Oft have we known that seven-fold fence to fail,
Tho' stuffed with hoops and armed with ribs of whale."
Rape of the Lock.

"If we compare land animals in respect to magnitude, with those that take up their abode in the deep, we shall find they will appear contemptible in the comparison. The whale is doubtless the largest animal in creation."
Goldsmith, Nat. His.

"If you should write a fable for little fishes, you would make them speak like great whales."
Goldsmith to Johnson.

"In the afternoon we saw what was supposed to be a rock, but it was found to be a dead whale, which some Asiatics had killed, and were then towing ashore. They seemed to endeavor to conceal themselves behind the whale, in order to avoid being seen by us." Cook's Voyages.

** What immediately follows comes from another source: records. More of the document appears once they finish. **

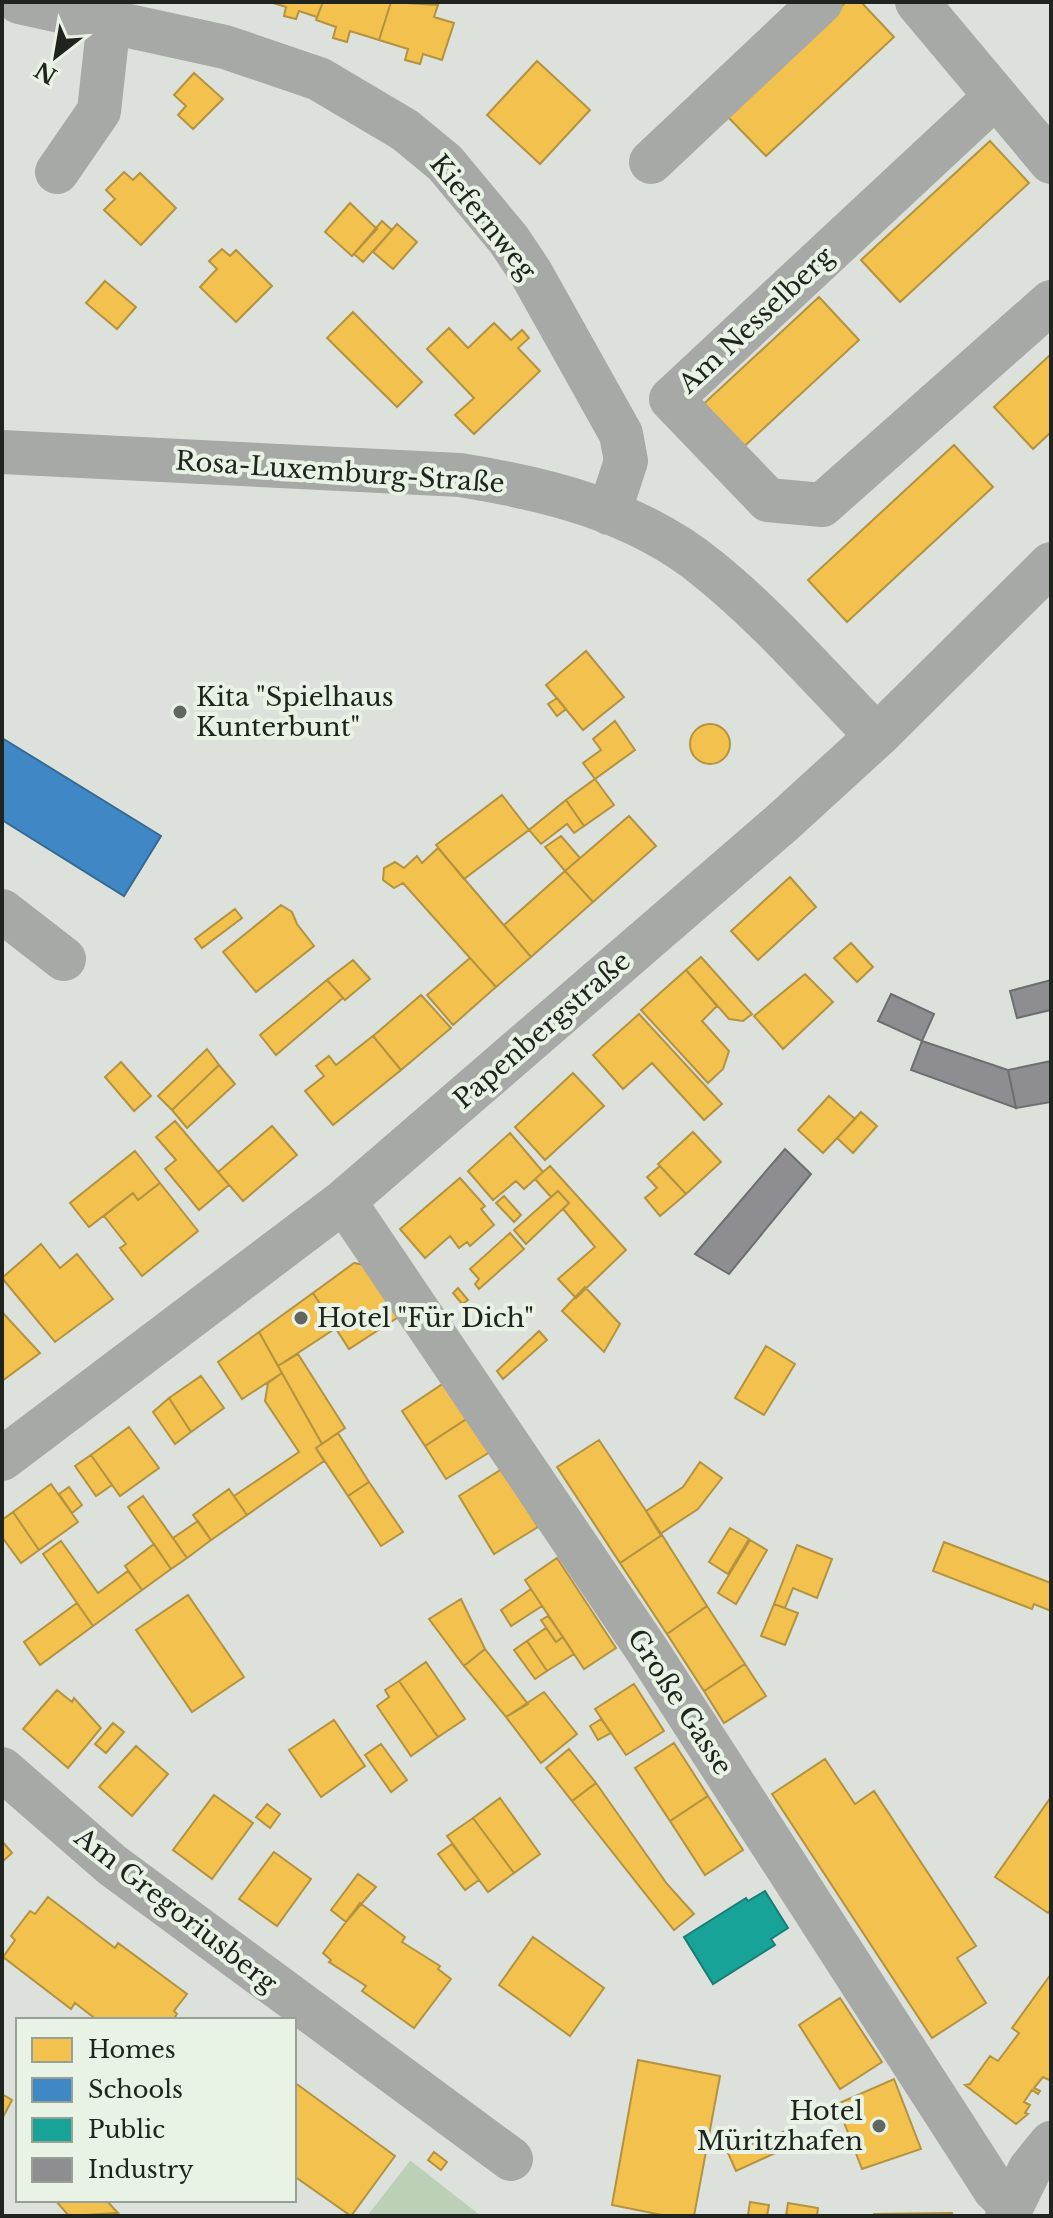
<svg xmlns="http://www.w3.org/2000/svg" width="1053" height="2218" font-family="'Libre Baskerville',serif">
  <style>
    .green { fill: #bccfb7 }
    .homes { fill: #f2c14e; stroke: #b39240; stroke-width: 2 }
    .schools { fill: #3f88c5; stroke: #366a93; stroke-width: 2 }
    .public { fill: #17a398; stroke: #1a7d74; stroke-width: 2 }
    .industry { fill: #8d8d92; stroke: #6c6e70; stroke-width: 2 }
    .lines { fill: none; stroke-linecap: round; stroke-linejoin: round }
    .minor { stroke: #a6a9a5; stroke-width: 44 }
    .poi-dot { fill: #626661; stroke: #e8f3e5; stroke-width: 3 }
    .labels { text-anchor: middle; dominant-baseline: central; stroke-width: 8; stroke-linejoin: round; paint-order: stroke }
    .street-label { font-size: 26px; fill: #20241f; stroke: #e8f3e5 }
    .poi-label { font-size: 26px; fill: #20241f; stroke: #e8f3e5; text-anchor: start }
  </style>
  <rect width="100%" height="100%" fill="#dce2db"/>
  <path class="green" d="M410 2161H411L481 2216H367Z"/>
  <path class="homes" d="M270 2H323L317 17 299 11 296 19 284 16 286 7Z
    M323 2H391L379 40 350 31 347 42 333 38 336 27 316 20Z
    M391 2 438 5 434 17 454 23 442 60 423 54 420 64 405 60 408 49 379 40Z
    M846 2H861L894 37 766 156 725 114Z
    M537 61 590 110 540 164 487 115Z
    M194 73 223 99 193 129 178 115 186 106 174 95Z
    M990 141 1029 183 900 302 861 260Z
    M124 172 133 180 140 173 176 208 141 245 104 210 115 199 106 190Z
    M350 203 377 229 352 256 325 232Z
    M382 221 392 230 363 262 354 254Z
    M397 224 417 242 393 269 373 252Z
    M222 249 230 256 236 250 272 286 236 322 200 287 217 269 209 261Z
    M105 281 136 307 117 329 86 303Z
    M819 297 859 340 737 453 697 410Z
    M353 312 422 382 397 407 327 338Z
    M494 323 511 340 522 330 529 338 518 348 540 371 474 434 455 415 474 398 427 349 449 328 468 348Z
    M1051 354V432L1033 449 994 407Z
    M954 445 993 487 847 622 808 580Z
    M586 651 624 697 583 730 546 685Z
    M557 698 566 709 557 716 548 704Z
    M615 721 635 750 595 779 583 763 601 750 593 739Z
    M690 744a20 20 0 1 1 40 0a20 20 0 1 1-40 0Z
    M595 779 614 805 584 826 566 800Z
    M502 795 529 830 464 879 436 845Z
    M566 800 584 826 574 833 567 824 541 844 529 830Z
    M629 816 656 846 593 902 565 871Z
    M561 836 580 858 565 871 545 847Z
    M438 848 531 957 496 987 403 883 394 888 383 880 384 868 395 862 404 868 417 856 422 863Z
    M565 871 593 902 531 957 504 925Z
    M790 877 816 907 758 960 731 931Z
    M281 905 292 912 297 924 314 946 256 992 223 952Z
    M235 909 242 918 202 948 195 939Z
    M851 943 873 967 857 982 834 958Z
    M701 957 752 1014 743 1021 729 1019 686 970Z
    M470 958 496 987 453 1025 427 995Z
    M353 960 370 979 345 1000 327 980Z
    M686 970 717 1006 702 1021 729 1051 723 1069 708 1083 641 1010Z
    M805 974 833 1002 783 1049 754 1016Z
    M327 980 343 998 276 1055 260 1035Z
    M421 995 451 1028 401 1070 373 1036Z
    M639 1014 722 1104 704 1120 652 1063 623 1089 593 1055Z
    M373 1036 401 1070 333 1125 305 1091 324 1076 316 1066 329 1056 336 1065Z
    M207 1049 219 1065 172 1110 158 1096Z
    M121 1062 151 1096 134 1111 105 1077Z
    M219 1065 235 1084 187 1128 172 1110Z
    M573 1073 604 1106 545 1160 515 1127Z
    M829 1096 855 1119 823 1153 798 1130Z
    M861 1112 877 1126 853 1153 837 1138Z
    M175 1121 229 1185 199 1210 165 1169 176 1160 156 1137Z
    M272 1126 297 1155 243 1201 218 1172Z
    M693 1132 721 1162 686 1194 658 1164Z
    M510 1133 543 1172 524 1189 516 1181 493 1200 468 1171Z
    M135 1151 160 1183 138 1200 133 1193 89 1227 70 1203Z
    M550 1166 626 1250 576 1298 558 1279 595 1247 563 1209 569 1203 558 1191 551 1197 535 1179Z
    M660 1166 686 1194 660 1216 645 1198 657 1188 647 1177Z
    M460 1178 485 1206 481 1209 494 1225 470 1246 467 1242 459 1248 450 1236 425 1258 400 1229Z
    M160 1183 198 1231 142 1276 120 1248 126 1244 104 1216 133 1193 138 1200Z
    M558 1191 569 1203 526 1244 514 1230Z
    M504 1196 521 1215 514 1222 496 1203Z
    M510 1233 524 1249 479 1289 475 1284 479 1279 470 1269Z
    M41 1244 60 1268 77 1254 113 1299 55 1342 2 1278Z
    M354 1263 365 1265 400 1316 349 1349 313 1293Z
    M585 1287 620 1324 604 1352 562 1311Z
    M458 1288 468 1300 462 1304 453 1293Z
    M313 1293 336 1328 278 1366 259 1332Z
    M2 1312 40 1353 2 1381Z
    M539 1331 547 1340 503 1379 497 1371Z
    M259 1332 282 1373 242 1399 218 1362Z
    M766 1346 795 1364 764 1415 735 1398Z
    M298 1354 345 1428 322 1444 278 1366Z
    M282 1373 322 1444 316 1448 324 1461 247 1515 234 1496 299 1452 265 1401 268 1383Z
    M201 1376 224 1408 191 1432 169 1398Z
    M444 1383 468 1418 425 1446 402 1411Z
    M169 1398 191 1432 175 1444 153 1412Z
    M468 1418 490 1452 446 1479 425 1446Z
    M129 1427 159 1468 120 1496 91 1455Z
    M338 1433 369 1482 348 1496 316 1448Z
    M599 1440 662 1535 620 1563 557 1467Z
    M91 1455 112 1485 96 1496 75 1466Z
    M700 1462 722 1478 698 1509 660 1534 646 1511 683 1487Z
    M502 1469 538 1527 494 1554 459 1496Z
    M369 1482 403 1532 381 1546 348 1496Z
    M51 1484 78 1522 39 1550 13 1512Z
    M69 1487 82 1505 72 1513 59 1494Z
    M229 1489 247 1515 211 1540 193 1515Z
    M143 1496 187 1558 171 1569 128 1507Z
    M13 1512 39 1550 21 1563 2 1537V1520Z
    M198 1521 211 1540 187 1558 173 1538Z
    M730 1528 749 1539 728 1574 709 1562Z
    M662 1535 707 1606 667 1634 620 1563Z
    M750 1540 767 1550 736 1604 718 1593Z
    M61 1541 98 1593 128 1571 142 1590 93 1626 43 1554Z
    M944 1542 1051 1583V1611L1034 1604 1032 1609 933 1571Z
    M154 1544 171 1569 142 1590 125 1566Z
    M797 1545 832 1559 817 1598 793 1588 785 1608 774 1604Z
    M557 1558 616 1648 584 1669 525 1580Z
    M531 1589 542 1606 511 1626 501 1610Z
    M188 1595 244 1677 192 1712 136 1630Z
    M461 1599 485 1649 464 1666 429 1619Z
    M77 1603 93 1626 40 1665 24 1642Z
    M774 1604 798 1613 785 1645 761 1636Z
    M707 1606 745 1664 704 1691 667 1634Z
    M548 1616 563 1637 556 1642 541 1620Z
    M546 1628 556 1642 563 1637 574 1654 547 1671 527 1641Z
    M527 1641 547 1671 535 1679 514 1650Z
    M485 1649 528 1704 506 1717 464 1666Z
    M426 1662 465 1719 438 1737 399 1681Z
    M745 1664 766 1696 724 1723 704 1691Z
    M399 1681 438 1737 411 1756 377 1706 389 1697 385 1690Z
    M634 1684 664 1731 626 1755 595 1709Z
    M57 1690 72 1702 74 1698 101 1728 68 1768 23 1729Z
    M544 1692 577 1734 541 1763 506 1717Z
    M601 1719 611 1733 598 1740 590 1726Z
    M334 1720 365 1766 321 1797 289 1750Z
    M113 1723 124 1732 106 1753 95 1744Z
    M674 1743 708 1796 670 1821 635 1768Z
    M381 1744 407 1780 391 1792 365 1755Z
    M136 1746 168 1774 132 1816 99 1787Z
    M569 1749 596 1783 572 1801 546 1768Z
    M825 1759 855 1804 874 1791 976 1946 957 1958 986 2003 932 2038 772 1794Z
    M596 1783 667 1884 694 1914 674 1930 572 1801Z
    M214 1795 253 1823 212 1879 173 1850Z
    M708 1796 743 1850 705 1875 670 1821Z
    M1051 1797V1909L1048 1913 995 1877Z
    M500 1798 540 1854 514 1873 473 1818Z
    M267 1804 280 1814 270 1828 256 1817Z
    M473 1818 514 1873 488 1892 447 1836Z
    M2 1841 12 1853 2 1862Z
    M452 1844 479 1880 465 1890 438 1854Z
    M274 1852 311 1879 277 1926 239 1899Z
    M358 1874 376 1887 346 1922 331 1910Z
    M48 1897 115 1948 118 1943 187 1994 174 2011 177 2014 173 2020H97L75 2003 71 2009 3 1957 15 1940 11 1936 30 1911 35 1914Z
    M360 1903 405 1937 402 1942 440 1966 438 1969 451 1979 414 2028 362 1991 366 1986 329 1962 331 1960 323 1953Z
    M533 1937 604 1988 570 2036 499 1985Z
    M1051 1974V2077L1049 2080 1043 2077 1034 2088 1040 2091 1038 2094 1032 2090 1024 2102 1030 2105 1025 2113 1028 2114 1016 2124 965 2085 970 2084 990 2056 998 2061 1019 2033 1012 2028Z
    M840 1998 882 2062 840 2089 799 2025Z
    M638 2060 720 2076 694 2216H667L612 2205Z
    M894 2079 921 2149 862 2169 837 2104Z
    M294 2082 395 2156 351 2216 294 2176Z
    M2 2094 12 2100 2 2119Z
    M788 2130 795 2144 736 2171 728 2153Z
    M434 2152 447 2162 441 2170 428 2160Z
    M55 2200H106L118 2213 69 2216Z
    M750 2202 769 2205 767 2216 748 2215Z
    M788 2203 818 2208 817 2216H786Z
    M952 2213 953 2216 873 2214Z"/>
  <path class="schools" d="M2 738 161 836 124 896 2 820Z"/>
  <path class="public" d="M765 1891 788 1928 771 1939 775 1945 713 1984 684 1937 746 1898 748 1901Z"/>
  <path class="industry" d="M1051 980V1010L1017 1018 1010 991Z
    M891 994 934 1014 922 1041 878 1021Z
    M922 1041 1008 1070 1016 1108 911 1070Z
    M1051 1061V1102L1016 1108 1008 1070Z
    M785 1149 811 1174 729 1274 695 1254Z"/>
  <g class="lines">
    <path class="minor" d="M19 2 225 47 319 79 405 130 445 163 509 240 531 273 621 434 626 461 609 513
      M917 2 1051 162
      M995 97 671 399 768 500 822 505 1051 302
      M651 162 821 2
      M57 172 99 111 109 20
      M2 452 460 475C547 489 638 511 708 569 769 618 822 680 877 736
      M2 911 64 959
      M344 1201 647 1650 995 2190 1011 2205
      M2 1459 344 1201 784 821 877 736 1051 564
      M2 1769 112 1865 511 2159
      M1007 2216 1030 2169 1051 2143"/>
  </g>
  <g class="poi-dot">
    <circle cx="180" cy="712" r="8"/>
    <circle cx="301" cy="1318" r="8"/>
    <circle cx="879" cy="2126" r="8"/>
  </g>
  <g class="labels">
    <g class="street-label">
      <text transform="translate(483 217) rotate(51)">Kiefernweg</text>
      <text transform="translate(756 320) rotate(-43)">Am Nesselberg</text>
      <text transform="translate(340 472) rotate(4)">Rosa-Luxemburg-Straße</text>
      <text transform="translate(542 1030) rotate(-41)">Papenbergstraße</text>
      <text transform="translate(680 1702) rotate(57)">Große Gasse</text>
      <text transform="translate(176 1910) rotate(38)">Am Gregoriusberg</text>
    </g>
    <g class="poi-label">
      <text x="196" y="697">Kita "Spielhaus<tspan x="196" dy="30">Kunterbunt"</tspan></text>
      <text x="317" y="1318">Hotel "Für Dich"</text>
      <text x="863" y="2111" text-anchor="end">Hotel<tspan x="863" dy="30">Müritzhafen</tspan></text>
    </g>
  </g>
  <rect width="1053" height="2218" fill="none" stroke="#20241f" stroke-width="8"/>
  <rect x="16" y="2018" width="280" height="184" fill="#e8f3e5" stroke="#98a096" stroke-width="2"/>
  <rect x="32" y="2038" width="40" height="24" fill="#f2c14e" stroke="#98a096" stroke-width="2"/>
  <text x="88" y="2058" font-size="24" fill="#20241f">Homes</text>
  <rect x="32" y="2078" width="40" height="24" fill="#3f88c5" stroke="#98a096" stroke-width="2"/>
  <text x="88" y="2098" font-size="24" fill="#20241f">Schools</text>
  <rect x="32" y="2118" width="40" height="24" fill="#17a398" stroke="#98a096" stroke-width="2"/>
  <text x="88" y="2138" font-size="24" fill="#20241f">Public</text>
  <rect x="32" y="2158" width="40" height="24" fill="#8d8d92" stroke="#98a096" stroke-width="2"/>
  <text x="88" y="2178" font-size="24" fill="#20241f">Industry</text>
  <g transform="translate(56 56) rotate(211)" stroke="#e8f3e5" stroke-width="6" paint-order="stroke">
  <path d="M0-6L14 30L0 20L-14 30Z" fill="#20241f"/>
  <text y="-12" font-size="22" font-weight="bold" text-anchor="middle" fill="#20241f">N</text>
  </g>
</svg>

"The larger whales, they seldom venture to attack. They stand in so great dread of some of them, that when out at sea they are afraid to mention even their names, and carry dung, lime-stone, juniper-wood, and some other articles of the same nature in their boats, in order to terrify and prevent their too near approach." Uno Von Troil's Letters on Banks's and Solander's Voyage to Iceland in 1772.

"The Spermacetti Whale found by the Nantuckois, is an active, fierce animal, and requires vast address and boldness in the fishermen."
Thomas Jefferson's Whale Memorial to the French minister in 1778.

"And pray, sir, what in the world is equal to it?"
Edmund Burke's reference in Parliament to the Nantucket Whale-Fishery.